Linear codes arising from the point-hyperplane geometry -- Part II: the twisted embedding
Pith reviewed 2026-05-19 03:23 UTC · model grok-4.3
The pith
The twisted embedding of the point-hyperplane geometry produces a minimal linear code whose parameters, minimum distance, and automorphism group follow from the geometry.
A machine-rendered reading of the paper's core claim, the machinery that carries it, and where it could break.
Core claim
For σ not equal to 1, the code C(Λ_σ) arising from the projective system Λ_σ = ε_σ(Γ-bar), where the twisted embedding ε_σ sends an incident pair ([x], [ξ]) to the projective point of the pure tensor x^σ ⊗ ξ with ξ(x) = 0, is a minimal code. Its parameters and minimum distance are determined, its automorphism group is identified, the minimum and second-lowest weight codewords are characterized geometrically, and the maximum weight is found when q and n are both odd.
What carries the argument
The twisted embedding ε_σ of the point-hyperplane geometry, which maps incident pairs to points in PG(V ⊗ V*) and generates the projective system Λ_σ whose linear span is the code C(Λ_σ).
If this is right
- The code C(Λ_σ) is minimal.
- Its parameters and minimum distance are explicitly determined from the geometry.

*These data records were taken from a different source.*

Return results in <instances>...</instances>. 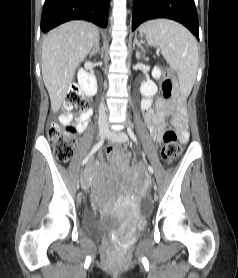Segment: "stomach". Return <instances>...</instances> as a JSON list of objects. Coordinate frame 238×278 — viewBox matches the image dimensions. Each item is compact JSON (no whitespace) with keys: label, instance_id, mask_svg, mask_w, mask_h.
I'll list each match as a JSON object with an SVG mask.
<instances>
[{"label":"stomach","instance_id":"stomach-1","mask_svg":"<svg viewBox=\"0 0 238 278\" xmlns=\"http://www.w3.org/2000/svg\"><path fill=\"white\" fill-rule=\"evenodd\" d=\"M140 32L146 35V32H145V31H143V30H140Z\"/></svg>","mask_w":238,"mask_h":278}]
</instances>
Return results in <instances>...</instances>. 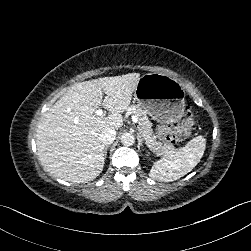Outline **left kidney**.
Instances as JSON below:
<instances>
[{"label": "left kidney", "instance_id": "5707ae66", "mask_svg": "<svg viewBox=\"0 0 251 251\" xmlns=\"http://www.w3.org/2000/svg\"><path fill=\"white\" fill-rule=\"evenodd\" d=\"M151 151L150 150H147L145 152V158L147 159L148 162H151L152 158H151Z\"/></svg>", "mask_w": 251, "mask_h": 251}]
</instances>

- Its automorphism group is identified.
- The minimum and second-lowest weight codewords receive a geometrical characterization.
- The maximum weight is determined when q and n are both odd.
Where Pith is reading between the lines
- The twisted construction provides a direct comparison to the Segre embedding case treated in the companion paper for σ = 1, highlighting how the field automorphism alters the resulting code properties.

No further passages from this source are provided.